Throughout the day, there were several tracks focused on Big Data and analytics. Clouderas work on the Cloudera-Netezza Connector was mentioned on several occasions. A most interesting talk (titled Hadoop and IBM Netezza: Co-existence or Competition was given by Krishna Parasuraman, Chief Architect and CTO of Digital Media at Netezza. Krishnan did an excellent job introducing Hadoop to the audience and. perhaps more importantly, comparing and contrasting it with the EDW technologies like Netezza. Krishna clearly felt that these technologies are complementary and illustrated several use cases for how customers could leverage Netezza, Hadoop and Cloudera to derive even more insights than possible before. Clearly the big takeaway was that Hadoop and EDWs should co-exist, not compete.
IBM Netezza had worked with Cloudera to put together a compelling demo to highlight the value of our combined solution of CDH/Hadoop and Netezza. Through an interesting use case, the demo showed how businesses could have their hot data (most recent data) residing in Netezza, warm data (longer time range data) residing in HDFS, while leveraging the Cloudera Connector for Netezza and Oozie (workflow engine part of CDH) to provide deeper insights to business executives. The demo was well received at the conference and resulted in significant booth traffic in the IBM Netezza Analytics demo stations.
The day concluded with an event at the House of Blues Boston with live music and dinner. The Boston weather was at its very best!
An excellent talk by Krishna on Day 2 about demystifying Hadoop drove more traffic to our booth the next day, and we got to meet some really neat prospects.
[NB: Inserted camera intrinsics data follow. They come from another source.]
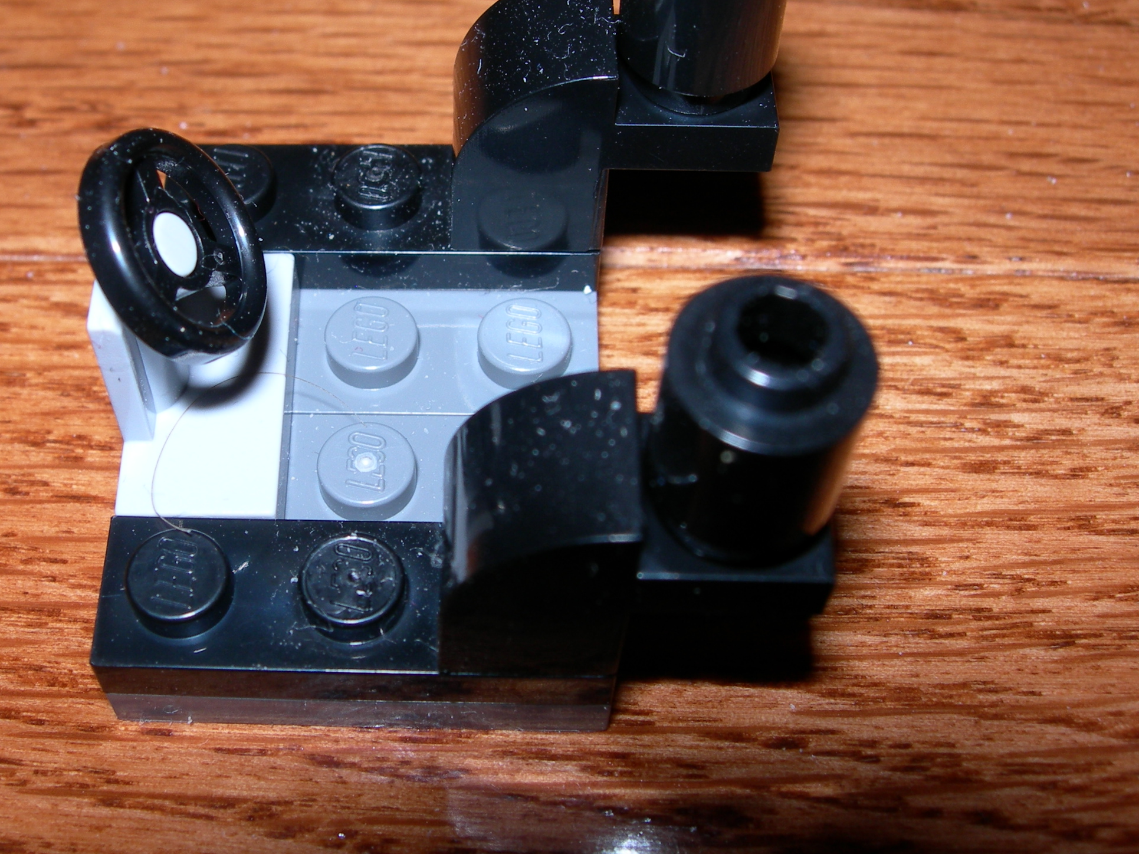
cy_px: 346
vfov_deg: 28.5
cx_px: 406
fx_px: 1678
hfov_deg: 37.2
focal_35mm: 51
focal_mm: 7.8
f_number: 4.8
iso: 50
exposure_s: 1/60.1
Highlights of the morning included a presentation on the Netezza Roadmap, which showed Netezza embracing the logical data warehouse vision promoted by the likes of Donald Feinberg at Gartner. This was followed by a presentation by IDC Analyst Dan Vesset. Dan defined Big Data as having the following characteristics:
- Volume: TBs to PBs
- Variety: Multi-structured
- Velocity: Speed of capture, analysis and access
- Value: ROI
Dan emphasized at least five times in his presentation that one size does not fit all and how technologies like Hadoop will solve a different class of analytics problems that were not possible to solves before. One example he cited was how companies could use sentiment analysis of Twitter feeds to understand customer behavior.
After spending three days at Enzee Universe, I came to these conclusions:
- One size does not fit all: EDWs and Hadoop will co-exist in enterprise environments
- The combination of analytics enabled through EDWs (and appliances) and those through Hadoop, enable customers to gather richer and newer insights that were previously not possible to gain
- There was strong interest in Hadoop among attendees but still, many are looking for tangible use cases that will drive adoption.
Overall, it was a great conference by Netezza. Kudos to the team! Im looking forward to continuing to work with Netezza to realize the synergies between EDWs and Clouderas Distribution Including Apache Hadoop (CDH).